Prompt: Omit every picture while repeating the entries exactly.

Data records
◇ ◇ ◇

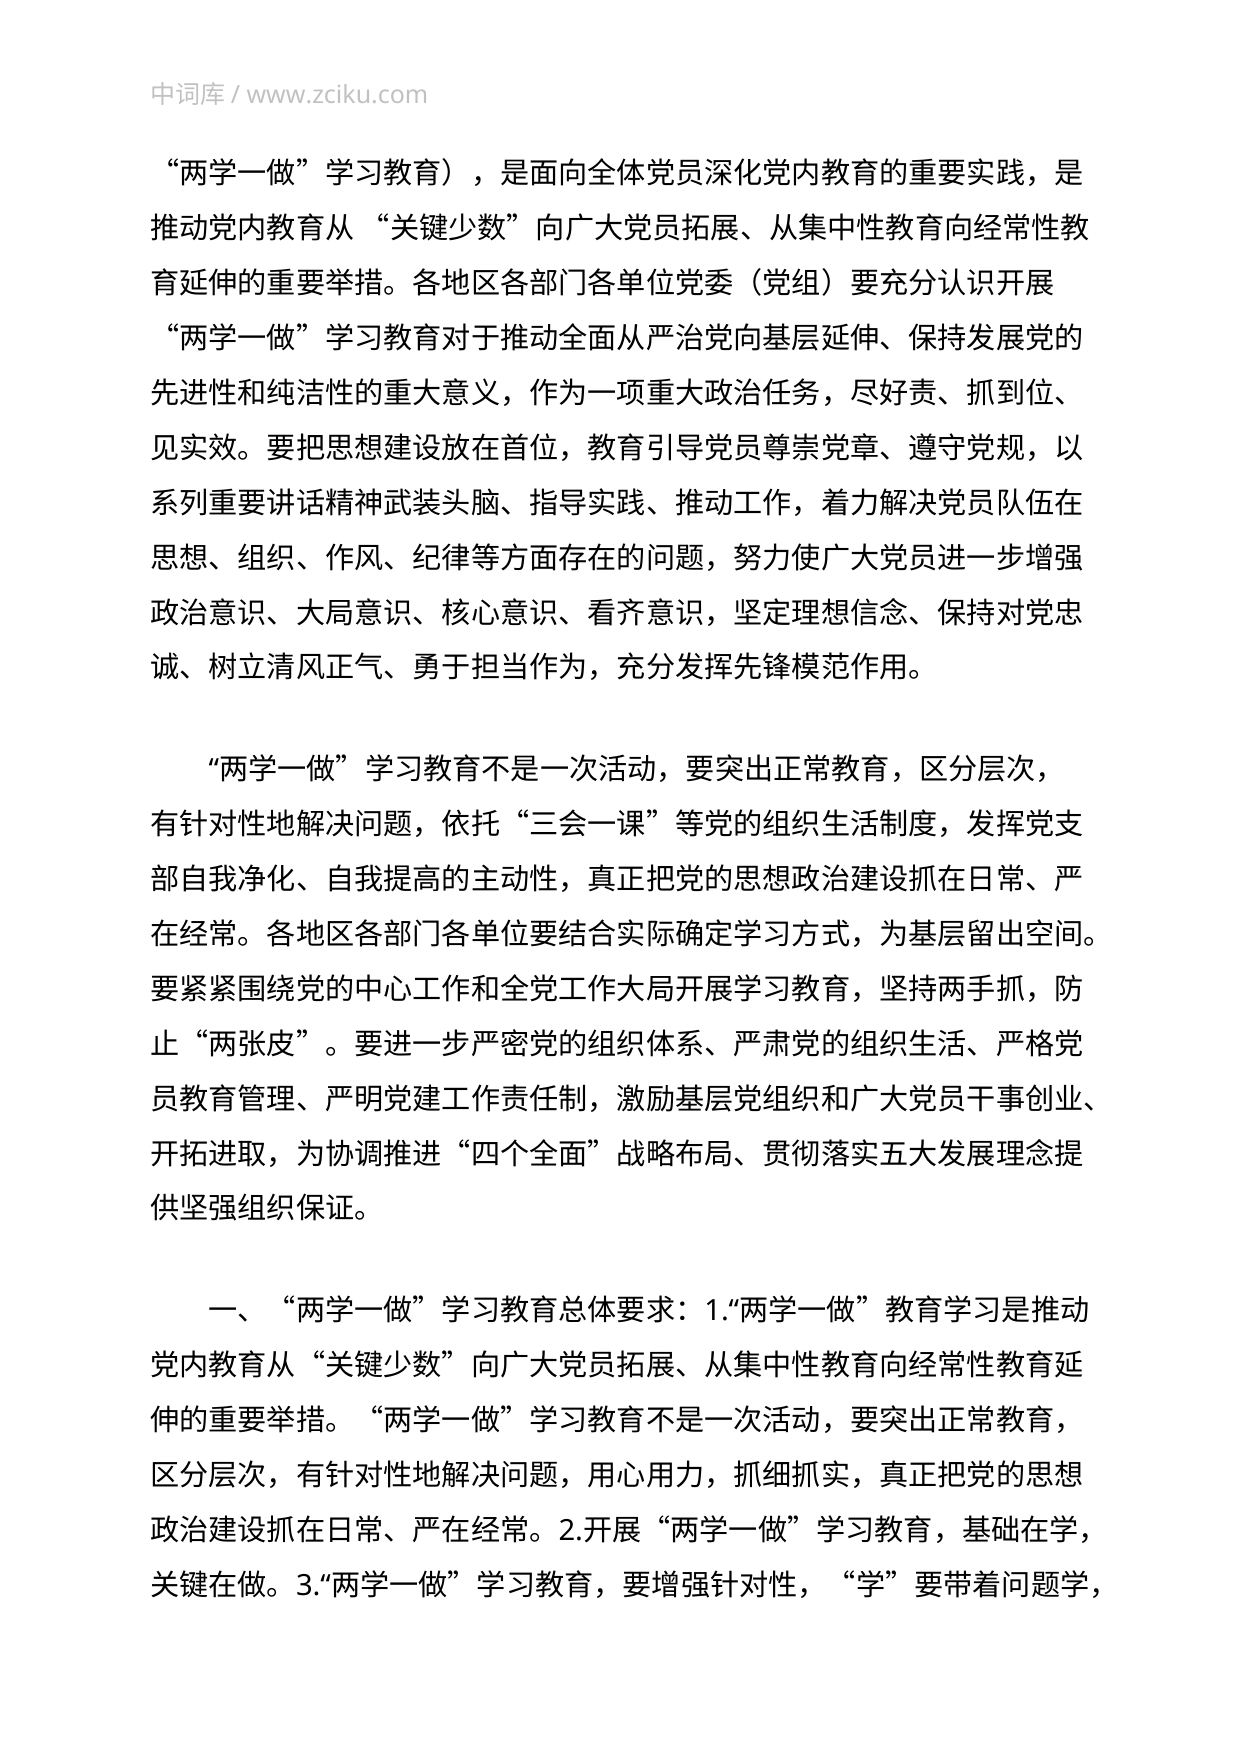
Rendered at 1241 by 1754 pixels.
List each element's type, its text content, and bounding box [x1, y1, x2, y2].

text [150, 150, 1090, 686]
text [150, 1287, 1090, 1604]
text “两学一做”学习教育不是一次活动，要突出正常教育，区分层次，有针对性地解决问题，依托“三会一课”等党的组织生活制度，发挥党支部自我净化、自我提高的主动性，真正把党的思想政治建设抓在日常、严在经常。各地区各部门各单位要结合实际确定学习方式，为基层留出空间。要紧紧围绕党的中心工作和全党工作大局开展学习教育，坚持两手抓，防止“两张皮”。要进一步严密党的组织体系、严肃党的组织生活、严格党员教育管理、严明党建工作责任制，激励基层党组织和广大党员干事创业、开拓进取，为协调推进“四个全面”战略布局、贯彻落实五大发展理念提供坚强组织保证。 [150, 746, 1090, 1227]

◇ ◇ ◇

Written solution:
Rendered at 1241 by 1754 pixels.
List each element's type, its text content, and bounding box [x1, y1, x2, y2].

text [150, 150, 1090, 686]
text [150, 1287, 1090, 1604]
text “两学一做”学习教育不是一次活动，要突出正常教育，区分层次，有针对性地解决问题，依托“三会一课”等党的组织生活制度，发挥党支部自我净化、自我提高的主动性，真正把党的思想政治建设抓在日常、严在经常。各地区各部门各单位要结合实际确定学习方式，为基层留出空间。要紧紧围绕党的中心工作和全党工作大局开展学习教育，坚持两手抓，防止“两张皮”。要进一步严密党的组织体系、严肃党的组织生活、严格党员教育管理、严明党建工作责任制，激励基层党组织和广大党员干事创业、开拓进取，为协调推进“四个全面”战略布局、贯彻落实五大发展理念提供坚强组织保证。 [150, 746, 1090, 1227]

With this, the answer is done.